Don’t go yet.’ Her eyes were glazed and her hair was a tangled mess from where she kept running her hands through it. ‘You listen to me, Jo-Jo.’ She was slurring her words.
She wiped the tears with the back of her hand, streaking her face with mascara, but then she seemed to forget what she was going to say. Her upper body swayed as she tried to pour more sherry from
an empty bottle. ‘Shit shit shit. Where’s that other bottle? Sure I had another bottle.’

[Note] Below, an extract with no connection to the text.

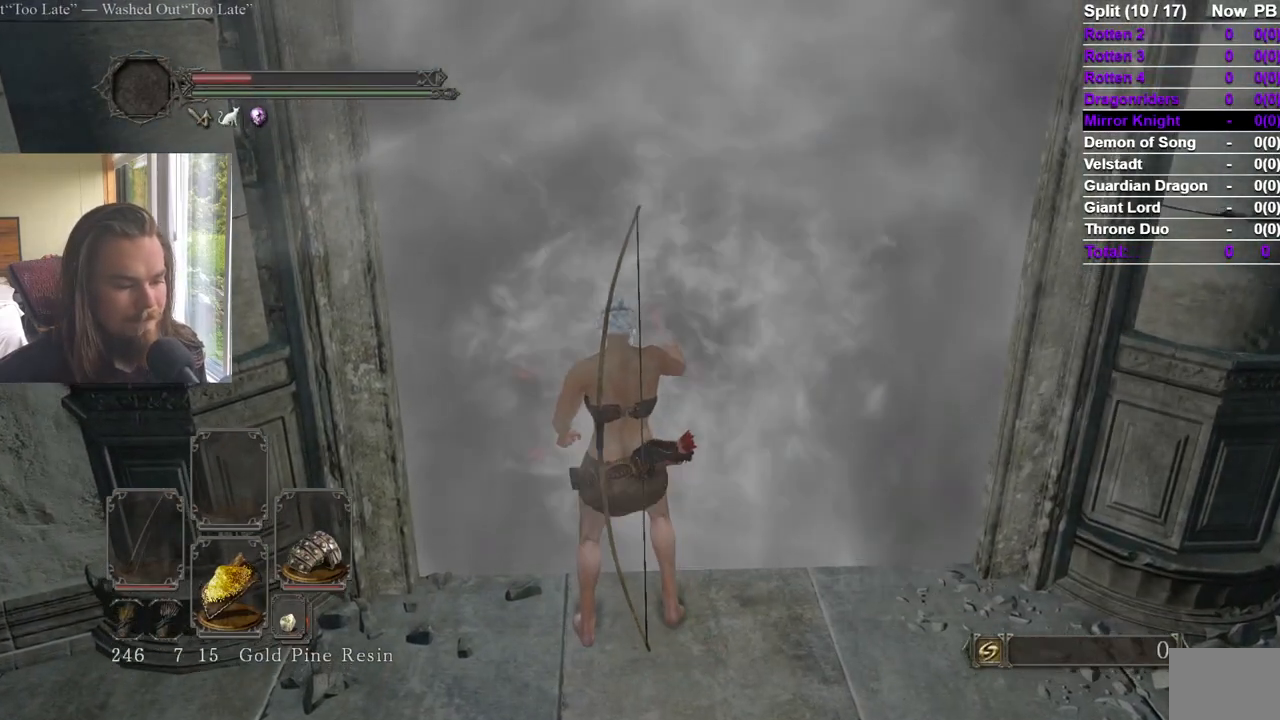
{"buttons": [], "left_stick": "center", "right_stick": "center", "events": []}
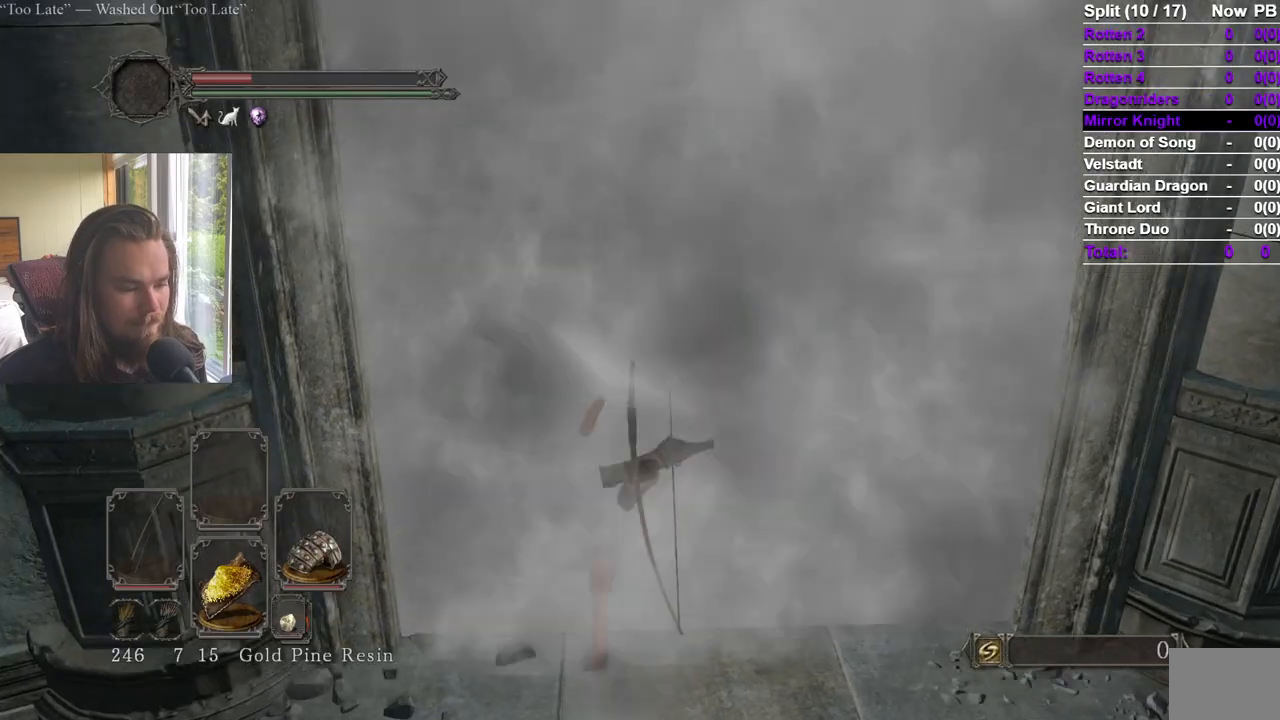
{"buttons": ["B"], "left_stick": "up", "right_stick": "center", "events": [[167, "left_stick", "up"], [501, "B", "down"]]}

‘You’ve already drunk it, Mum,’ Jo said.

Her mother’s eyes narrowed. ‘Don’t be ridiculous. You’re trying to make out I drink too much, aren’t you? And I don’t appreciate it, Joanna, I really
don’t.’ She picked up the empty bottle again and poured several drips into her glass. ‘I think it’s time you went to bed, young lady.’

‘I know. I just said I was going to bed, but you said—’

Her m um banged her hand down hard on the table, making the glasses jump and rattle. ‘Don’t try to be smart with me, missy.’